→ Text to read:
>>>

NASA's legendary base for astronaut training and Mission Control was empty Thursday as Hurricane Rita aimed for the Texas Gulf Coast and posed a flooding risk to Johnson Space Center. The space center was locked down, with the power turned off, and monitoring duties for the international space station were turned over to Russian flight controllers outside Moscow. The same thing happened in 2002 when another approaching storm threatened the space center...

The Associated Press

NASA's legendary base for astronaut training and Mission Control was empty Thursday as Hurricane Rita aimed for the Texas Gulf Coast and posed a flooding risk to Johnson Space Center.

The space center was locked down, with the power turned off, and monitoring duties for the international space station were turned over to Russian flight controllers outside Moscow. The same thing happened in 2002 when another approaching storm threatened the space center.

<<<

→ What the task requires: Reproduce the passage on Hurricane Rita and Johnson Space Center in full, word for word. The records that come after this passage have no connection to it.

→ Material supplied:
>>>

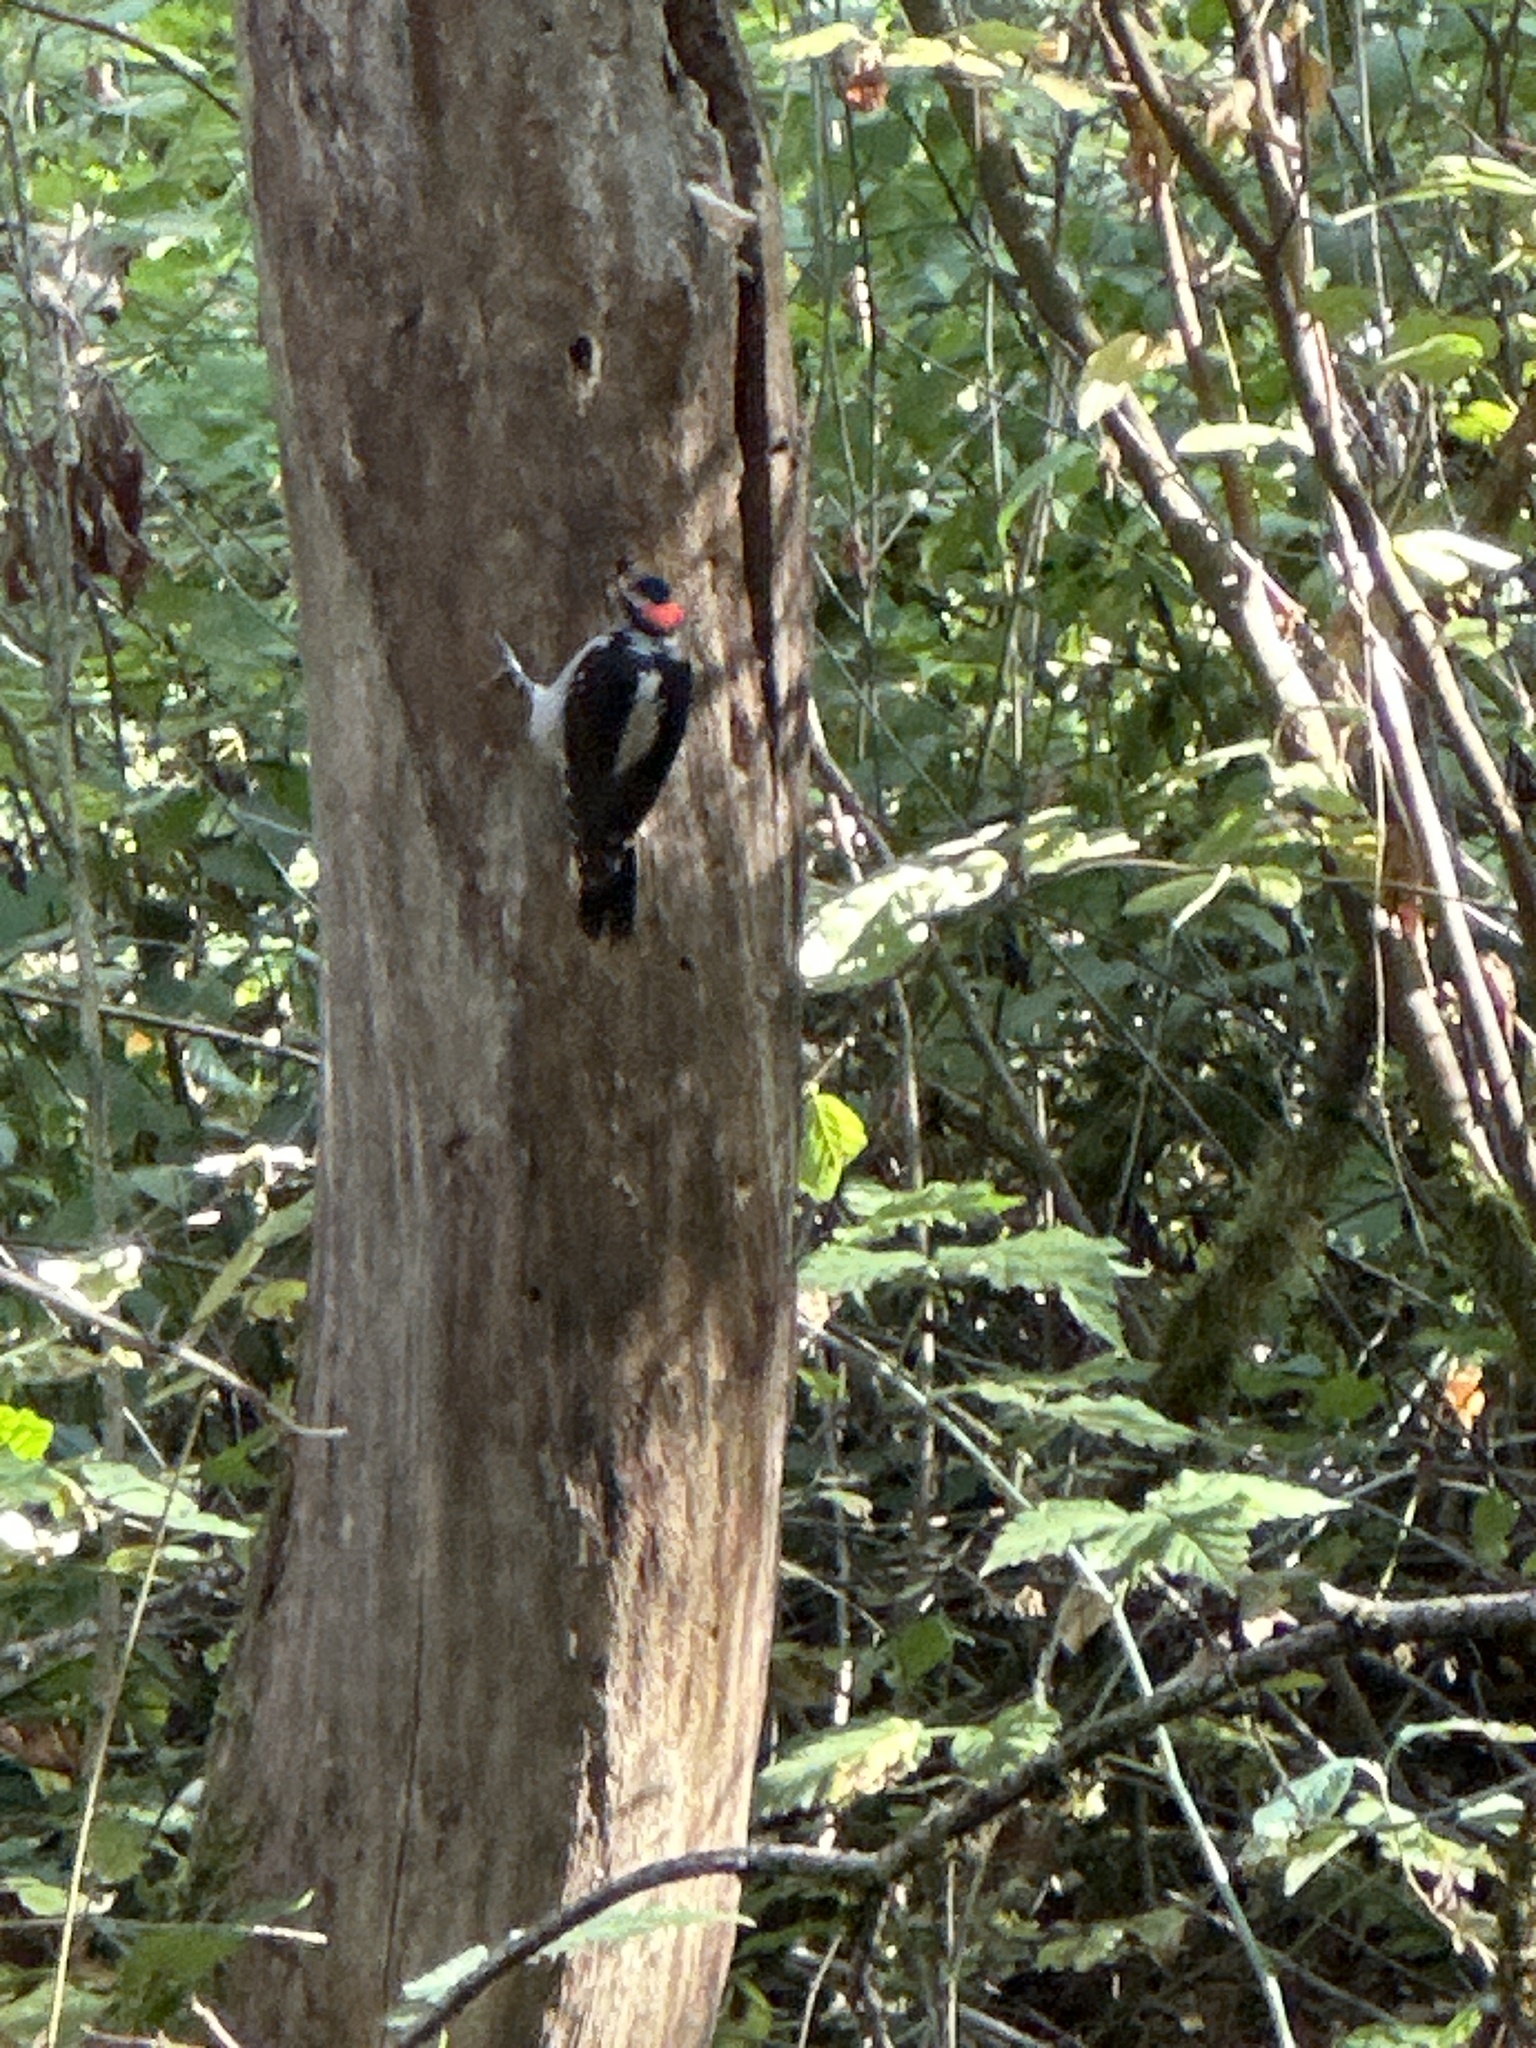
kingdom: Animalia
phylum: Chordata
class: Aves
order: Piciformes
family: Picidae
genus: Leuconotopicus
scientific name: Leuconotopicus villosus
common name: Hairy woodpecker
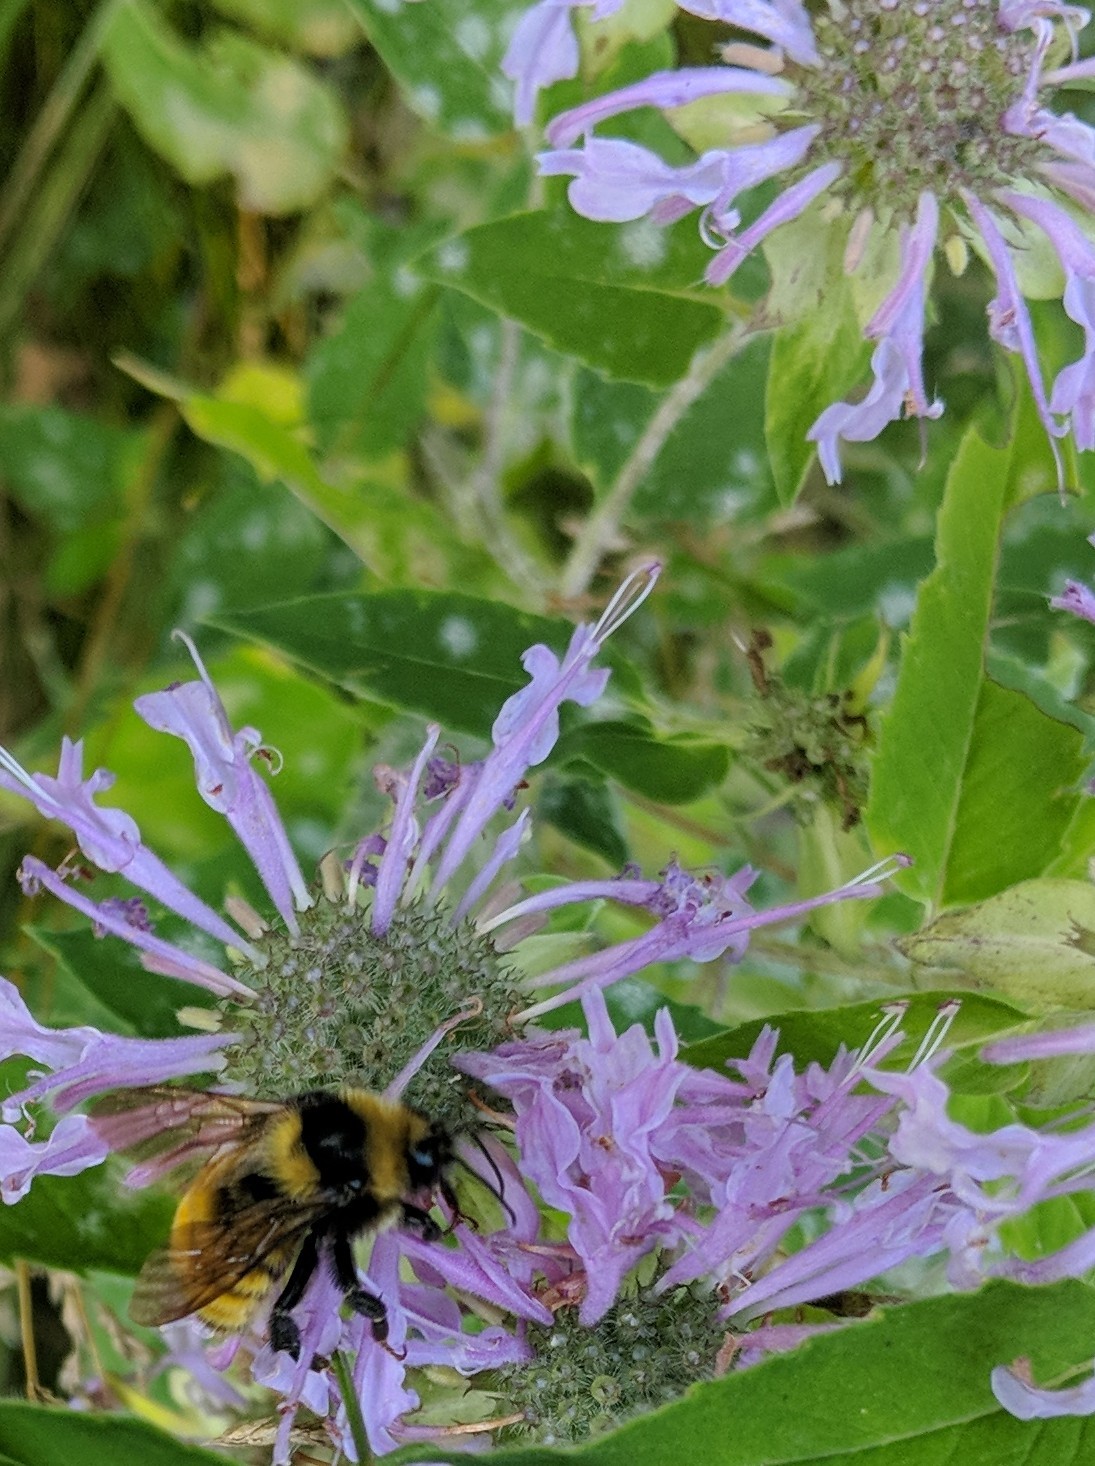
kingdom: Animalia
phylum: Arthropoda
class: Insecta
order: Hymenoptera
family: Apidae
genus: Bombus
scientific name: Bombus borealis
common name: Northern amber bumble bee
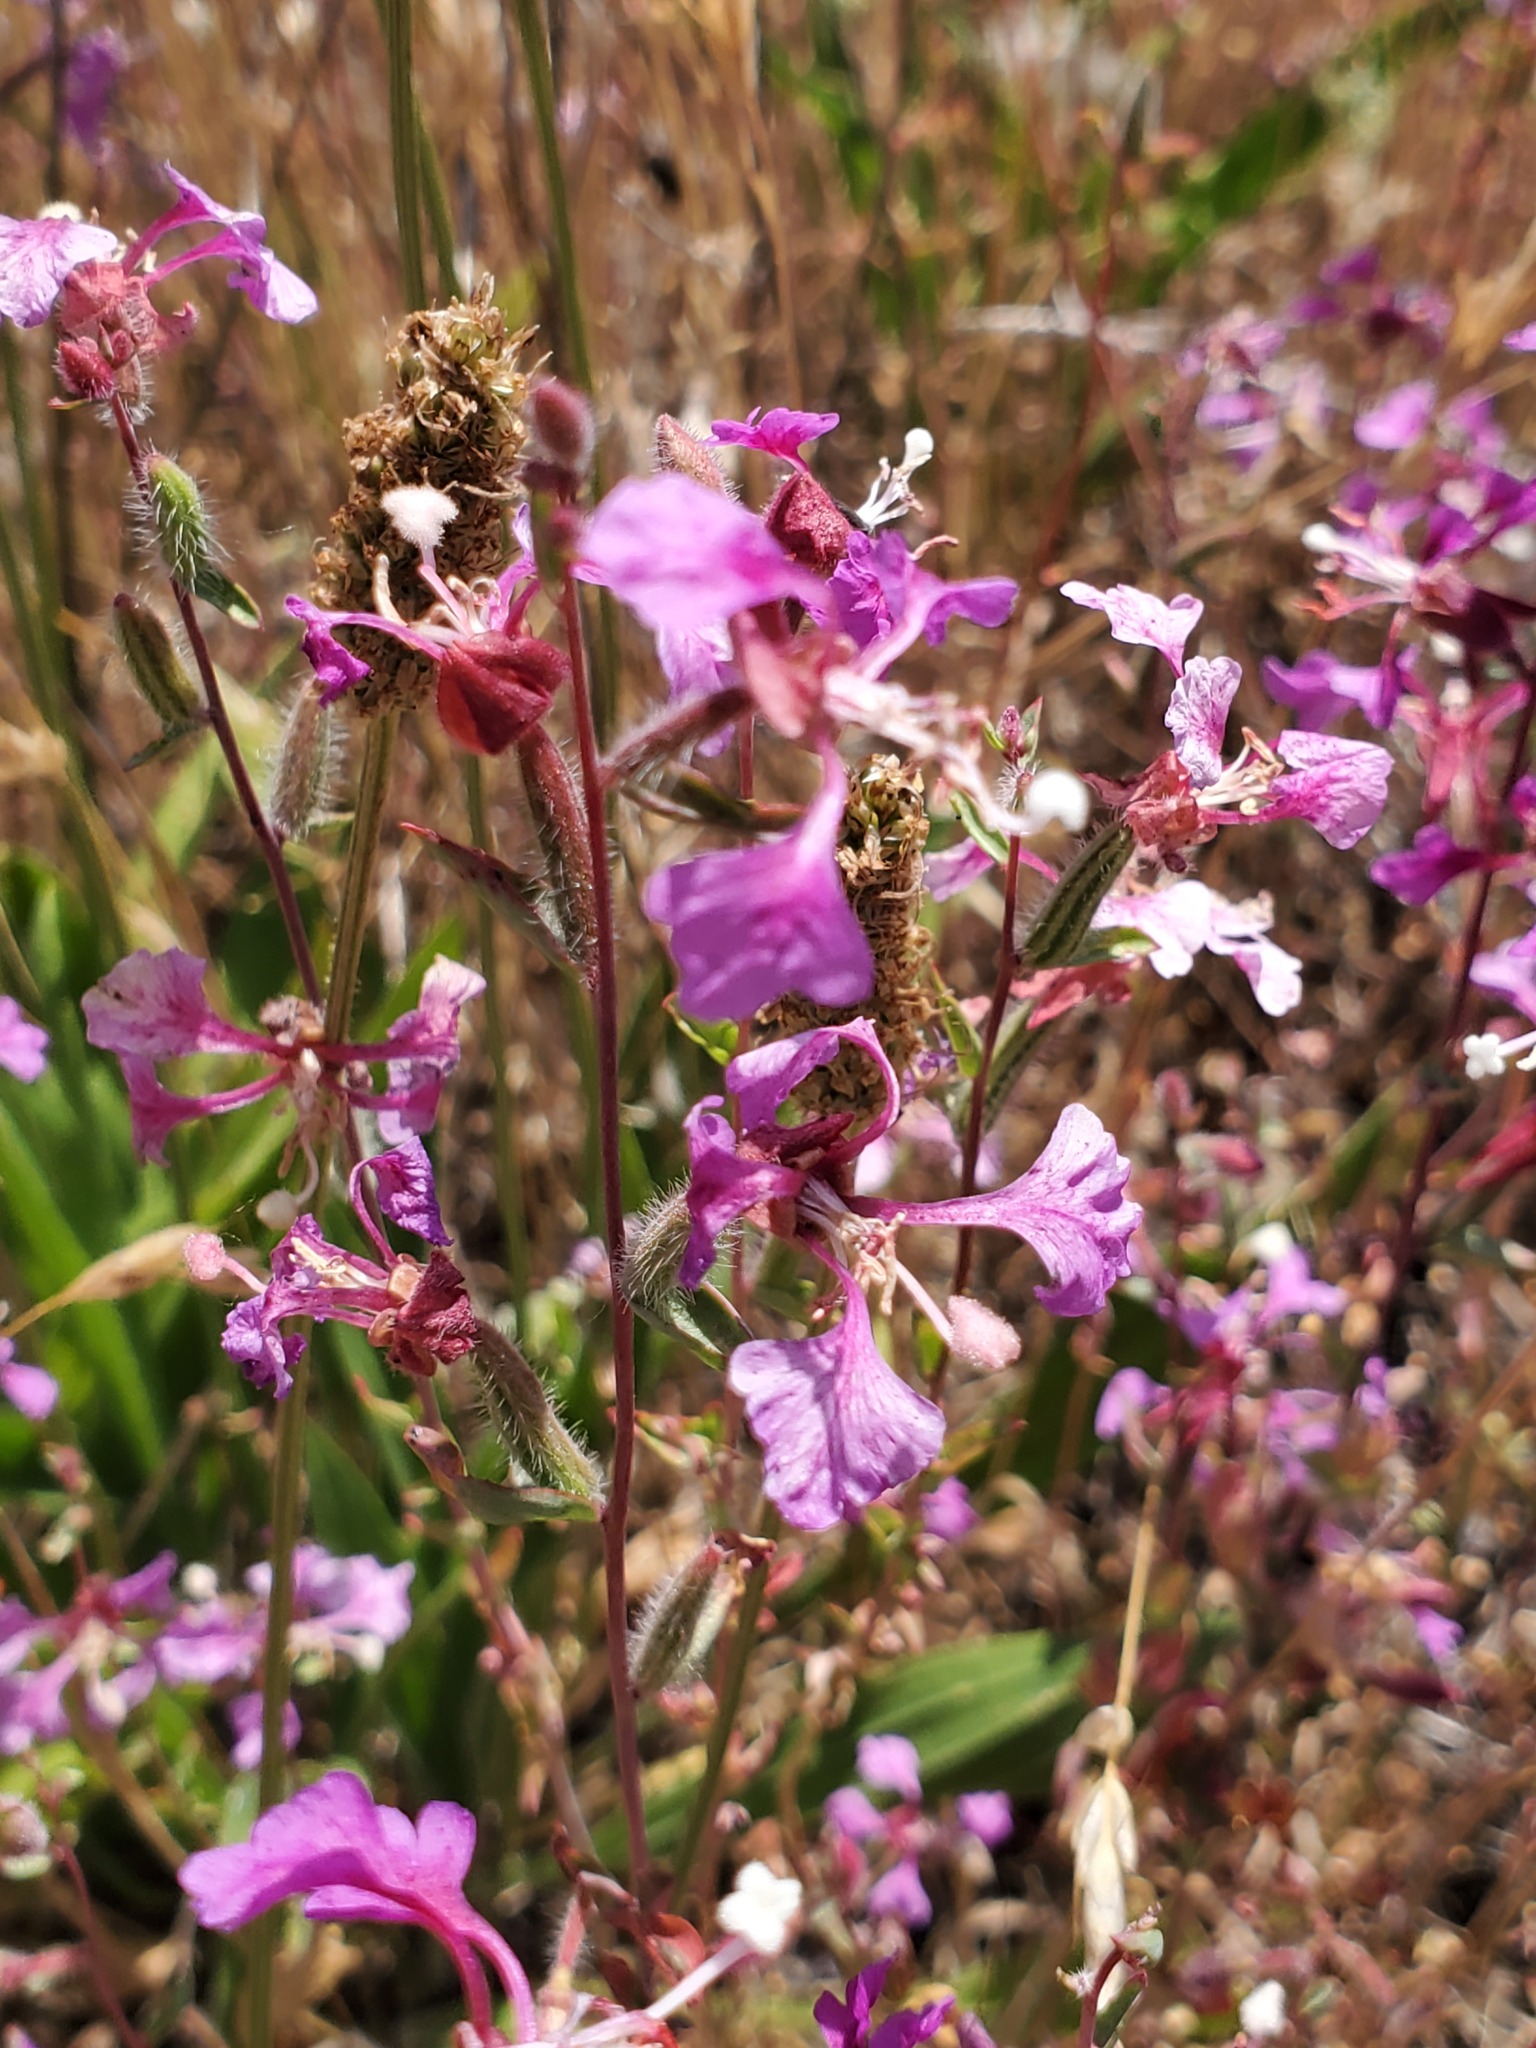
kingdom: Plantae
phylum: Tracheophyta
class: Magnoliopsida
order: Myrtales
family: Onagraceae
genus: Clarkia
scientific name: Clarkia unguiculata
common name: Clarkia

<<<

→ Answer to this exercise:
NASA's legendary base for astronaut training and Mission Control was empty Thursday as Hurricane Rita aimed for the Texas Gulf Coast and posed a flooding risk to Johnson Space Center. The space center was locked down, with the power turned off, and monitoring duties for the international space station were turned over to Russian flight controllers outside Moscow. The same thing happened in 2002 when another approaching storm threatened the space center...

The Associated Press

NASA's legendary base for astronaut training and Mission Control was empty Thursday as Hurricane Rita aimed for the Texas Gulf Coast and posed a flooding risk to Johnson Space Center.

The space center was locked down, with the power turned off, and monitoring duties for the international space station were turned over to Russian flight controllers outside Moscow. The same thing happened in 2002 when another approaching storm threatened the space center.